The findings add “to increasing information that local site therapy is an effective and safe alternative to long-term anticoagulation in patients with nonvalvular AF who are at increased risk for stroke,” Holmes and colleagues wrote. “The current data documents the lowest rate of hemorrhagic stroke yet documented in this patient population.”

Worthwhile therapy

A. John Camm

In a related editorial, A. John Camm, MD, FRCP, professor of clinical cardiology at St. Georges University of London, wrote: “Despite the accumulation of very substantial registry data, guideline writers will understandably remain cautious about their recommendations for use of LAA closure implantation as an alternative to oral anticoagulation, but it is increasingly clear that, for those who have no alternative because they cannot take long-term oral anticoagulation, this therapy is well worthwhile. But do these new data really help? Are they enough to confirm the value of LAA closure? Yes, but ‘tis not enough to help the feeble up, but to support him after’ (William Shakespeare). They do only a little to ‘help up’ a too thinly researched therapy, but they do much more to support what has so far been achieved.” – by Erik Swain

Disclosures: The registries were funded by Boston Scientific.

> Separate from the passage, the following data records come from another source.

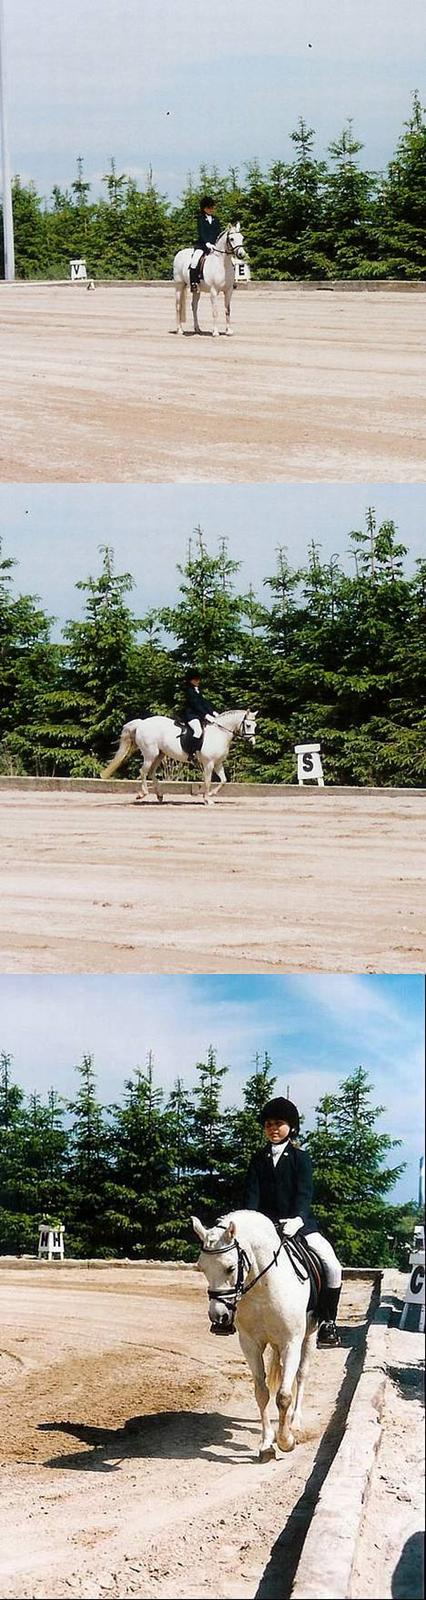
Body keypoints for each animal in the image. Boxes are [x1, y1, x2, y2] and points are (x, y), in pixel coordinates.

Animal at [102, 708, 257, 805]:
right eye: (248, 725)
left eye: (255, 725)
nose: (252, 742)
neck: (219, 733)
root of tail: (142, 723)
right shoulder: (208, 763)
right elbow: (207, 781)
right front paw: (207, 799)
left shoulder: (218, 763)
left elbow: (224, 780)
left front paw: (212, 794)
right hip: (150, 754)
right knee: (143, 771)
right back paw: (142, 794)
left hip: (159, 754)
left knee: (151, 772)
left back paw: (159, 795)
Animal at [193, 1211, 318, 1459]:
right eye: (202, 1268)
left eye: (231, 1268)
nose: (218, 1317)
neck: (263, 1287)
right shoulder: (250, 1345)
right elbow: (262, 1393)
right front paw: (267, 1443)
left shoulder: (291, 1343)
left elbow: (284, 1396)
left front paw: (286, 1440)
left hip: (310, 1337)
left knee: (301, 1375)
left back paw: (296, 1422)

Holmes reports he is an unpaid member of an advisory board for Boston Scientific. Please see the study for the other authors’ relevant financial disclosures. Camm reports he received institutional grants and personal fees from Bayer, Boehringer Ingelheim, Bristol-Myers Squibb/Pfizer and Daiichi Sankyo and has received personal fees from Abbott, Boston Scientific and Medtronic.